Na fuga três homens que praticaram o crime atolaram o veículo, um cross fox preto e receberam ajuda de uma viatura da polícia militar para retira-lo do atoleiro. Os policiais da viatura reconheceram um colega de farda identificado como Cabo Fábio.

Samira Cruz foi ferida com dois tiros na perna e por enquanto não tem condições de caminhar. Ela está escondida na casa de amigos da família e resolveu contar o que viu na esperança de que o assassinato do companheiro seja elucidado.
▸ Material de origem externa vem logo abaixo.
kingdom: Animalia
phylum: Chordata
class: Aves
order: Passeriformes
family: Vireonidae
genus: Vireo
“Eu estava com o Eduardo na casa de uns colegas e nós fomos no Parque Brasil, eu fui na casa de uma amiga e quando me espantei um carro se aproximou, um dos homens perguntou se eu era namorada do Eduardo e eu disse que não. Aí um outro homem saiu do carro com uma arma e pediu pra eu entrar, eles disseram que eu tinha que dar conta do Eduardo se não iria morrer. Eles ameaçaram atirar na minha perna. Eles me bateram na cabeça e no rosto até quando eu falei onde o Eduardo estava. Quando chegamos onde Eduardo estava, eu chamei ele e ele foi colocado no carro e começou a tortura, quebraram o pé dele, bateram muito nele. Ele pediu muito para no matarem ele e ninguém pode fazer nada. Ele ficou no carro pegando na minha mão e eles bateram na mão dele com martelo. Depois mandaram ele sair do carro, já perto de um matagal e quando ele correu eles atiraram. Ele já estava no chão quando terminaram de matar ele. Eram três homens, dois estavam armados e um ficou no carro comigo. Depois eles mandaram eu sair do carro e atiraram na minha perna, mandaram eu ficar calada. Disseram pra eu ir para o matagal e se eu falasse alguma coisa eles iriam me matar. Eu fiquei observando calada e vi que eles atolaram e pediram ajuda. Quando eles saíram, um homem passou e eu pedi ajuda. A polícia viu quem estava no carro pois foram eles que ajudaram eles a tirar o carro”, disse Samira Cruz.

Samira afirma que teme pela sua vida. “Acho que eles pensaram que não ia dar em nada. Eu quero justiça na por mim e sim pelo Eduardo. Eu sei que ele não era santo, mas isso não justifica a morte cruel que ele teve. Quando ele foi preso e depois solto, um policial de investigação disse que o Eduardo não ia sobreviver porque tinha uns caras que queriam matar ele. Ele foi solto porque não tinha flagrante. Eu faço um apelo para as autoridades, que esses três bandidos devem ir para a cadeia”, afirmou.

No final da entrevista, Samira faz uma revelação. “Ele já tinha roubado muita casa de policial”, disse a jovem.

O caso está sendo investigado pela Delegacia de Homicídios. Os policiais que prestam socorro já deram depoimento, Cabo Fábio foi afastado de suas atividades e teve arma de fogo recolhida.